Short-answer chart tasks:

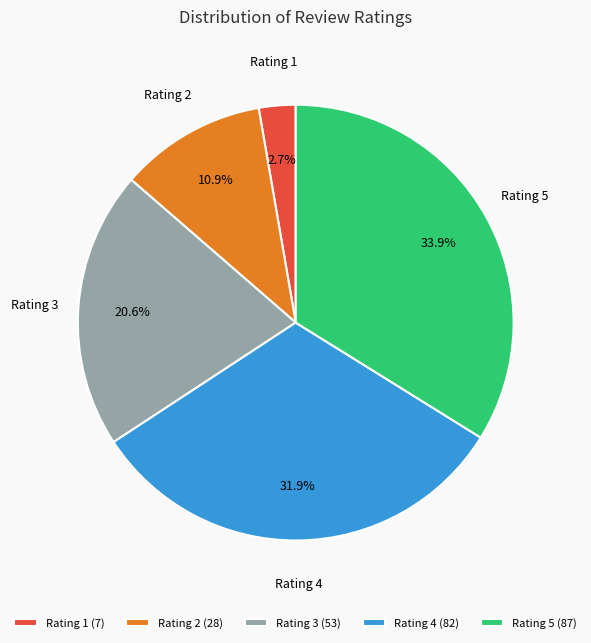

What is the smallest slice in the pie chart?

Rating 1 (7)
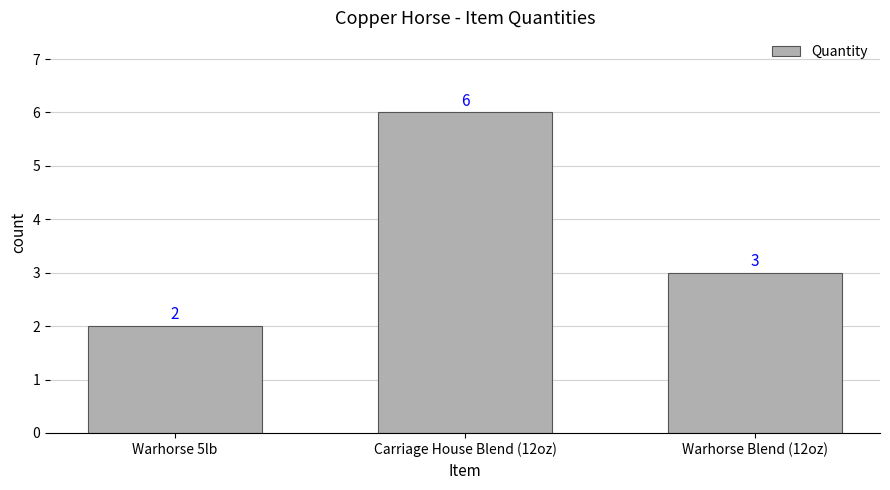

Rank the categories by value from highest to lowest.

Carriage House Blend (12oz), Warhorse Blend (12oz), Warhorse 5lb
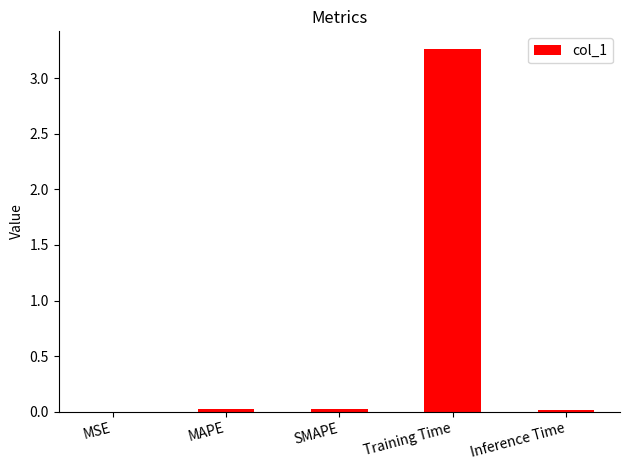

Which category has the highest value across all series?

Training Time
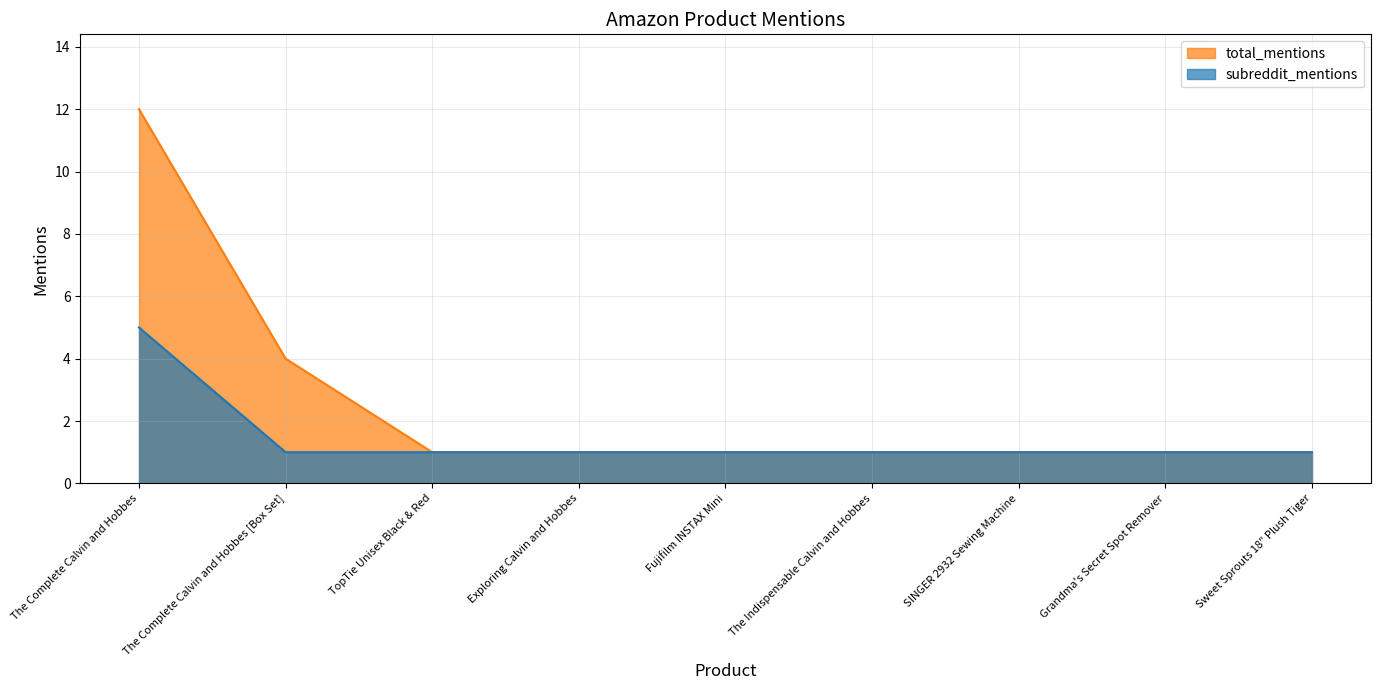

True or false: subreddit_mentions and total_mentions cross at least once.

False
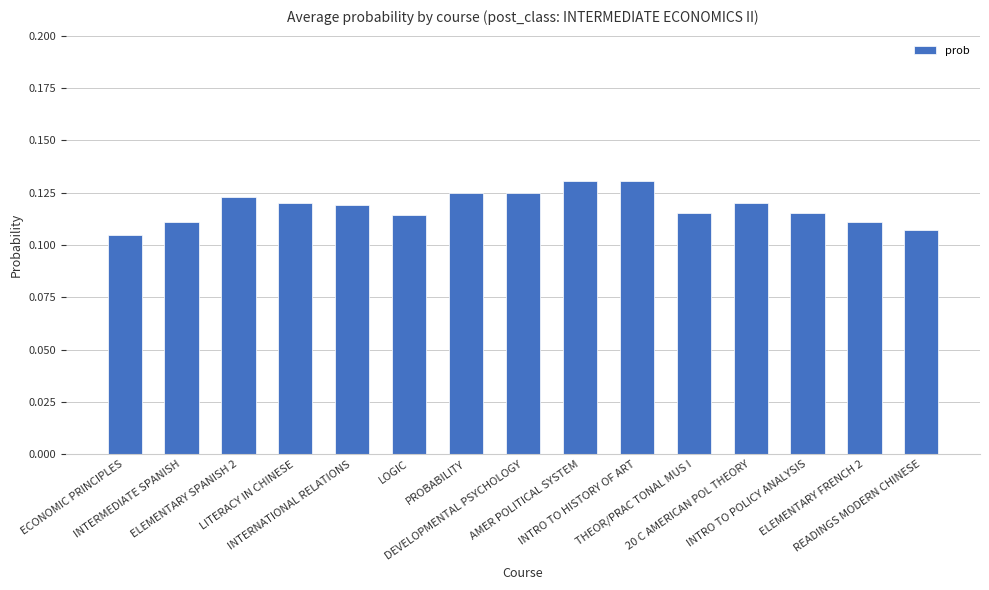

What is the maximum value shown in the chart?

0.1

_Task instructions_. Can you give all the records above again with "value" replaced by "amount" each time it appears, changing nothing else and leaving out the pictures?

_Solution to this exercise_.
What is the smallest slice in the pie chart?

Rating 1 (7)

Rank the categories by amount from highest to lowest.

Carriage House Blend (12oz), Warhorse Blend (12oz), Warhorse 5lb

Which category has the highest amount across all series?

Training Time

True or false: subreddit_mentions and total_mentions cross at least once.

False

What is the maximum amount shown in the chart?

0.1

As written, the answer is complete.